### PROBLEM DESCRIPTION
Transcribe the entries, keeping every character the same.

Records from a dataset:
►
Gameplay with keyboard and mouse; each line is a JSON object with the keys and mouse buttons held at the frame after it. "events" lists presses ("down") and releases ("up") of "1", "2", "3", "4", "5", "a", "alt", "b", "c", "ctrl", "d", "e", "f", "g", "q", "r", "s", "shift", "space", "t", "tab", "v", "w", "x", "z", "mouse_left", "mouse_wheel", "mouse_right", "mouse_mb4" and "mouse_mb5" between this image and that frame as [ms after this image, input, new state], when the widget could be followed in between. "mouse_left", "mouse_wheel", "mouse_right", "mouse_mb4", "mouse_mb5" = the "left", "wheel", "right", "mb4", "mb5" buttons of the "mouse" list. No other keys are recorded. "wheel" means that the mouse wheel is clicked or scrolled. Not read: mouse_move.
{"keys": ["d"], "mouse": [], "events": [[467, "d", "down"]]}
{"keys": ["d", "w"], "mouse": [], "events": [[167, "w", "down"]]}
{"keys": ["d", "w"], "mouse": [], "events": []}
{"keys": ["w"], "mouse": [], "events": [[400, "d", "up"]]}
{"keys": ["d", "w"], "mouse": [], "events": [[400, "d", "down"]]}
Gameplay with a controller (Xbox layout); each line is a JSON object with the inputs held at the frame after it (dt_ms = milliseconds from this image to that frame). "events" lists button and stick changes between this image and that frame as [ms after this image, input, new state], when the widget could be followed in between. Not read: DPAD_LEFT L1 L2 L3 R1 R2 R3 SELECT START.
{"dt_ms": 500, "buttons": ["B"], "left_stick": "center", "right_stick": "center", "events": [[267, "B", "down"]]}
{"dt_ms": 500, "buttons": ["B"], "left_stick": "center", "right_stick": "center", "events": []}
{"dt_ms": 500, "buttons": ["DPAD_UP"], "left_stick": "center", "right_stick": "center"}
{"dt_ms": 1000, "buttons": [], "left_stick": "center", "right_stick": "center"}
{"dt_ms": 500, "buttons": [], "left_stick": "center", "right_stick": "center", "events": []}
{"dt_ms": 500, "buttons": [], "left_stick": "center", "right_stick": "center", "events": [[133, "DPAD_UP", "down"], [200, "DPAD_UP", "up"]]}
◄
### SOLUTION TO THIS PROBLEM
Gameplay with keyboard and mouse; each line is a JSON object with the keys and mouse buttons held at the frame after it. "events" lists presses ("down") and releases ("up") of "1", "2", "3", "4", "5", "a", "alt", "b", "c", "ctrl", "d", "e", "f", "g", "q", "r", "s", "shift", "space", "t", "tab", "v", "w", "x", "z", "mouse_left", "mouse_wheel", "mouse_right", "mouse_mb4" and "mouse_mb5" between this image and that frame as [ms after this image, input, new state], when the widget could be followed in between. "mouse_left", "mouse_wheel", "mouse_right", "mouse_mb4", "mouse_mb5" = the "left", "wheel", "right", "mb4", "mb5" buttons of the "mouse" list. No other keys are recorded. "wheel" means that the mouse wheel is clicked or scrolled. Not read: mouse_move.
{"keys": ["d"], "mouse": [], "events": [[467, "d", "down"]]}
{"keys": ["d", "w"], "mouse": [], "events": [[167, "w", "down"]]}
{"keys": ["d", "w"], "mouse": [], "events": []}
{"keys": ["w"], "mouse": [], "events": [[400, "d", "up"]]}
{"keys": ["d", "w"], "mouse": [], "events": [[400, "d", "down"]]}
Gameplay with a controller (Xbox layout); each line is a JSON object with the inputs held at the frame after it (dt_ms = milliseconds from this image to that frame). "events" lists button and stick changes between this image and that frame as [ms after this image, input, new state], when the widget could be followed in between. Not read: DPAD_LEFT L1 L2 L3 R1 R2 R3 SELECT START.
{"dt_ms": 500, "buttons": ["B"], "left_stick": "center", "right_stick": "center", "events": [[267, "B", "down"]]}
{"dt_ms": 500, "buttons": ["B"], "left_stick": "center", "right_stick": "center", "events": []}
{"dt_ms": 500, "buttons": ["DPAD_UP"], "left_stick": "center", "right_stick": "center"}
{"dt_ms": 1000, "buttons": [], "left_stick": "center", "right_stick": "center"}
{"dt_ms": 500, "buttons": [], "left_stick": "center", "right_stick": "center", "events": []}
{"dt_ms": 500, "buttons": [], "left_stick": "center", "right_stick": "center", "events": [[133, "DPAD_UP", "down"], [200, "DPAD_UP", "up"]]}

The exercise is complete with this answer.